Document understanding data
☆ ☆ ☆ ☆ ☆
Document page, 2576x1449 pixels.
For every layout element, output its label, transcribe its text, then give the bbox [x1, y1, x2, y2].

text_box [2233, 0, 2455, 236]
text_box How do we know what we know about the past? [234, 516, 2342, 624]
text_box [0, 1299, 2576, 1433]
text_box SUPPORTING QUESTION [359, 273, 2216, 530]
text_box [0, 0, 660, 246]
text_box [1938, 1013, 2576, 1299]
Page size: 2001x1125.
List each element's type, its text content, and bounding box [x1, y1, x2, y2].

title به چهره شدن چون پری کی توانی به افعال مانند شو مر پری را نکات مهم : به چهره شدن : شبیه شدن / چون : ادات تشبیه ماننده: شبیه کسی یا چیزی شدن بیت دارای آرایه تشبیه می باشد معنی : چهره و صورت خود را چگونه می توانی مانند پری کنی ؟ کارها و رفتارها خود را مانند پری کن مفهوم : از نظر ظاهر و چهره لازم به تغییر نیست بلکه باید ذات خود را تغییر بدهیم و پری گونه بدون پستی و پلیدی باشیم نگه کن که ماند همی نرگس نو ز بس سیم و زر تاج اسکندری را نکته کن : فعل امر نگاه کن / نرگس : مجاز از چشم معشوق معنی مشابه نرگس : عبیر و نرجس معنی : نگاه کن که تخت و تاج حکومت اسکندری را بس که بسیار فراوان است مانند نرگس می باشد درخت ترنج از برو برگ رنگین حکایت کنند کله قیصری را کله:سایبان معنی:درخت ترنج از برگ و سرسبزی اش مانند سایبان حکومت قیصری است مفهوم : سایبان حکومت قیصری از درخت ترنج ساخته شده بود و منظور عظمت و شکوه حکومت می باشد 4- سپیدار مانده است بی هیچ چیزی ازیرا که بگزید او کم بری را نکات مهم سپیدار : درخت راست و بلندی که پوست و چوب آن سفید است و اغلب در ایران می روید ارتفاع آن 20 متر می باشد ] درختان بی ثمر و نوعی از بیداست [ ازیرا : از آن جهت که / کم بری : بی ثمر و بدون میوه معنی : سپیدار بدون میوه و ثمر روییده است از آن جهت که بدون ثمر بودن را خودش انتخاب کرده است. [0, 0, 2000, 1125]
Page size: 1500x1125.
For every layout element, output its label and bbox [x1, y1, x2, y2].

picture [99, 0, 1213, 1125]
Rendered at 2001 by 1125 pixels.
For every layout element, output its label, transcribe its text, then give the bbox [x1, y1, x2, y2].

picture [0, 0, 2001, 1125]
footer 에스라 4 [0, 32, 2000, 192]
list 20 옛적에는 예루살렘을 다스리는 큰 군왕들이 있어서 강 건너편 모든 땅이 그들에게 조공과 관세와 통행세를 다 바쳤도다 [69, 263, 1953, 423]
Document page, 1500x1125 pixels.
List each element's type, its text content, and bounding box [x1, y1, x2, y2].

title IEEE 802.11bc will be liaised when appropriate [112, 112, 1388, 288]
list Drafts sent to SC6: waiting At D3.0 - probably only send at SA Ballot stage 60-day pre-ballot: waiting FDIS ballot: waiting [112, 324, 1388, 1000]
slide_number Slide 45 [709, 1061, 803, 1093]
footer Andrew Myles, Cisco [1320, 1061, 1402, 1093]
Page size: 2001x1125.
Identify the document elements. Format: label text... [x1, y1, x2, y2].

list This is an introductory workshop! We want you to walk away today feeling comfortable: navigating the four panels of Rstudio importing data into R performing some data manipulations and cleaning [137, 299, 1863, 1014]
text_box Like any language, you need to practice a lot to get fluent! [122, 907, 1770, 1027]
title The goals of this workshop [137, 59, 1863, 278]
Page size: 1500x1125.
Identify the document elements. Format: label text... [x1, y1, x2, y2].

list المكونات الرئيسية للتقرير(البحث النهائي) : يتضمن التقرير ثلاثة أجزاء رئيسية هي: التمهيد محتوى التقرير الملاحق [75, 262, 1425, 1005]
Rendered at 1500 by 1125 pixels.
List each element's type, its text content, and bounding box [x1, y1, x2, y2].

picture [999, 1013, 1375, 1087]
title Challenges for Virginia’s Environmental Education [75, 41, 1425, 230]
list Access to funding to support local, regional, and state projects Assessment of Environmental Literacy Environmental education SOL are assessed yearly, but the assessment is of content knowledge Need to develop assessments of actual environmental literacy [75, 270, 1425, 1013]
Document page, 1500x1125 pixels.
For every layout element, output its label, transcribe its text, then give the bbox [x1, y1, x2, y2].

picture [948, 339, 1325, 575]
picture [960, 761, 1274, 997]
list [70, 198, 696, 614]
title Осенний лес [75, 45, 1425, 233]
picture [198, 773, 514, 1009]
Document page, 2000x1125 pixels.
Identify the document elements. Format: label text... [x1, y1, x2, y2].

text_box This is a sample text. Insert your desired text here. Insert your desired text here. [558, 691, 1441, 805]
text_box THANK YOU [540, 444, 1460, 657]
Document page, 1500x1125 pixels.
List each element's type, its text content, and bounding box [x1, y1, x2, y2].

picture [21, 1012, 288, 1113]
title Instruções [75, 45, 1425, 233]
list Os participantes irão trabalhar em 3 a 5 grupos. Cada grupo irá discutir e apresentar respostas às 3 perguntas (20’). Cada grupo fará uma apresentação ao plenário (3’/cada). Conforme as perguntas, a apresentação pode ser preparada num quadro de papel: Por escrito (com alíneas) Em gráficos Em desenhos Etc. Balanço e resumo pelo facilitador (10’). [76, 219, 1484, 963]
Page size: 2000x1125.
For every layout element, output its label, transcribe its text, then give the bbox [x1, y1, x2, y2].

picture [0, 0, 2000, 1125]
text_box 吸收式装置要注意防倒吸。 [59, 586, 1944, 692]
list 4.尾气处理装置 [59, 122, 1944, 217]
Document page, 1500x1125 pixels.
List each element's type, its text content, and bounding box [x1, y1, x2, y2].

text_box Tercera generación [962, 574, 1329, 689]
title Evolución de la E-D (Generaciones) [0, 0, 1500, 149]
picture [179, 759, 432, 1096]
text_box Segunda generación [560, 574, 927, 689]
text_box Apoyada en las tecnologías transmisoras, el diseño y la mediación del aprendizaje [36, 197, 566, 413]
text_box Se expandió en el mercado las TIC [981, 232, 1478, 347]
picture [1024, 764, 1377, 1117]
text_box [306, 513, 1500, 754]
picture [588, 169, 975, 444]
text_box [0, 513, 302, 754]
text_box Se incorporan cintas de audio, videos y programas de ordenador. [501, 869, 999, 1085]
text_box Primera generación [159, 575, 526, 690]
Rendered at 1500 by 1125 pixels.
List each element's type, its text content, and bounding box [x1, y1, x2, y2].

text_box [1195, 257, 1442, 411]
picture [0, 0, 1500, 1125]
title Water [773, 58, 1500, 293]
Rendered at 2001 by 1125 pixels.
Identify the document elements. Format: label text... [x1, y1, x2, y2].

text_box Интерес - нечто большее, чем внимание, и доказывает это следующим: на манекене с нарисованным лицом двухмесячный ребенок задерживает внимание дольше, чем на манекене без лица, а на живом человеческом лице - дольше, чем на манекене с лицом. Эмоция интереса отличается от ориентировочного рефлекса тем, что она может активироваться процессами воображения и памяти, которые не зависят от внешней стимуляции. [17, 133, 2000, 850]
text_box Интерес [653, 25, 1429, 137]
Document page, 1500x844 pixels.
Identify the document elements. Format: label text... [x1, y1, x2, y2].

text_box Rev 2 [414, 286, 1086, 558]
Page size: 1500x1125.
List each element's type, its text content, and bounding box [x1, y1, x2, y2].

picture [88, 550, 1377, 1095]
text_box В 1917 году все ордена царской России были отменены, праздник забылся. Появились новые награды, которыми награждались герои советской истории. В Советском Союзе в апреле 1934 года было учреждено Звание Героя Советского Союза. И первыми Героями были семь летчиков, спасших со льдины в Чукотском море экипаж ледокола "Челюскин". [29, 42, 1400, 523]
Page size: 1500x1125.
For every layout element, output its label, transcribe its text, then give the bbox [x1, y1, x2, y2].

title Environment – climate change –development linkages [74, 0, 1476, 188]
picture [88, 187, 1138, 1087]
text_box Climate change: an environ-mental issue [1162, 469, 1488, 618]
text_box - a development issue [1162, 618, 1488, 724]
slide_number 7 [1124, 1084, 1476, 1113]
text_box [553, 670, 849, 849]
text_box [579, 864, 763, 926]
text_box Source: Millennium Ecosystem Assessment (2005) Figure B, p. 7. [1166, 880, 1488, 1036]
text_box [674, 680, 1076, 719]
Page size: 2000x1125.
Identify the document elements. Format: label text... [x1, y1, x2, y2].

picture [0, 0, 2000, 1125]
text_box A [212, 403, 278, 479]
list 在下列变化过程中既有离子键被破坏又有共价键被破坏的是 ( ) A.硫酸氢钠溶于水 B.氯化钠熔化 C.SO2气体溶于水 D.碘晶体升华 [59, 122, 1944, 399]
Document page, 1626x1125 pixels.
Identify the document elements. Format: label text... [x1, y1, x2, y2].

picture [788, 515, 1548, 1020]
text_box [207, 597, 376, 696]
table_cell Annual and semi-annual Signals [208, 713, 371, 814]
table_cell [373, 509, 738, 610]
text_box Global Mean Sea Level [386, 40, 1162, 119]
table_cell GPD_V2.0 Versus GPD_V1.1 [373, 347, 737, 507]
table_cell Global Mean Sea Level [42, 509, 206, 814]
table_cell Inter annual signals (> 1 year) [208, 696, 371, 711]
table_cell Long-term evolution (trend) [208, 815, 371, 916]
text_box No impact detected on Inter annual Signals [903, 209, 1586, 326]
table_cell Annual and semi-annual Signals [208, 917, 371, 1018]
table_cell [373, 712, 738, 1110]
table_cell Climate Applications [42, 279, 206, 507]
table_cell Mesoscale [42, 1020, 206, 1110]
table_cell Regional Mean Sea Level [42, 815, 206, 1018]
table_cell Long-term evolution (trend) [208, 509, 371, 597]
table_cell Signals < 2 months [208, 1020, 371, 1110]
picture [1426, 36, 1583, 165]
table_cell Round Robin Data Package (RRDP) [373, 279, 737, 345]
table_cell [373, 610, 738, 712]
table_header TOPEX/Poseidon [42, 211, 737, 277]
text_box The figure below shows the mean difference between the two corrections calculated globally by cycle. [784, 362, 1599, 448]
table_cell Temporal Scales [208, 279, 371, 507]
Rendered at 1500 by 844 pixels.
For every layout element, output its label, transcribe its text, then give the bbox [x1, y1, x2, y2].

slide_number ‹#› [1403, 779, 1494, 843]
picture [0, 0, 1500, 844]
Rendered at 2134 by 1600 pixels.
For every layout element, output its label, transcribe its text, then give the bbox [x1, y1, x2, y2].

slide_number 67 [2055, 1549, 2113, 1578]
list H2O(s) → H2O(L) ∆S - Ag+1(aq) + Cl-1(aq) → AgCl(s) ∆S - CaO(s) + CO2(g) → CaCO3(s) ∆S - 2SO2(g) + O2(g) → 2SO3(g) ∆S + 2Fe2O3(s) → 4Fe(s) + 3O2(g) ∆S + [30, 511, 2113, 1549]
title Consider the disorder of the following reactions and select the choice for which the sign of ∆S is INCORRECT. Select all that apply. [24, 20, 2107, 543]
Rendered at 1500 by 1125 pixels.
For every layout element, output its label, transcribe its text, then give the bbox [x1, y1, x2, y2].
☆ ☆ ☆ ☆ ☆
From the data above, return every line from the line that has "text_box [553, 670, 849, 849]" up to and including the line that has "Document page, 1626x1125 pixels.", exactly.

Exercise answer ::
text_box [553, 670, 849, 849]
text_box [579, 864, 763, 926]
text_box Source: Millennium Ecosystem Assessment (2005) Figure B, p. 7. [1166, 880, 1488, 1036]
text_box [674, 680, 1076, 719]
Page size: 2000x1125.
Identify the document elements. Format: label text... [x1, y1, x2, y2].

picture [0, 0, 2000, 1125]
text_box A [212, 403, 278, 479]
list 在下列变化过程中既有离子键被破坏又有共价键被破坏的是 ( ) A.硫酸氢钠溶于水 B.氯化钠熔化 C.SO2气体溶于水 D.碘晶体升华 [59, 122, 1944, 399]
Document page, 1626x1125 pixels.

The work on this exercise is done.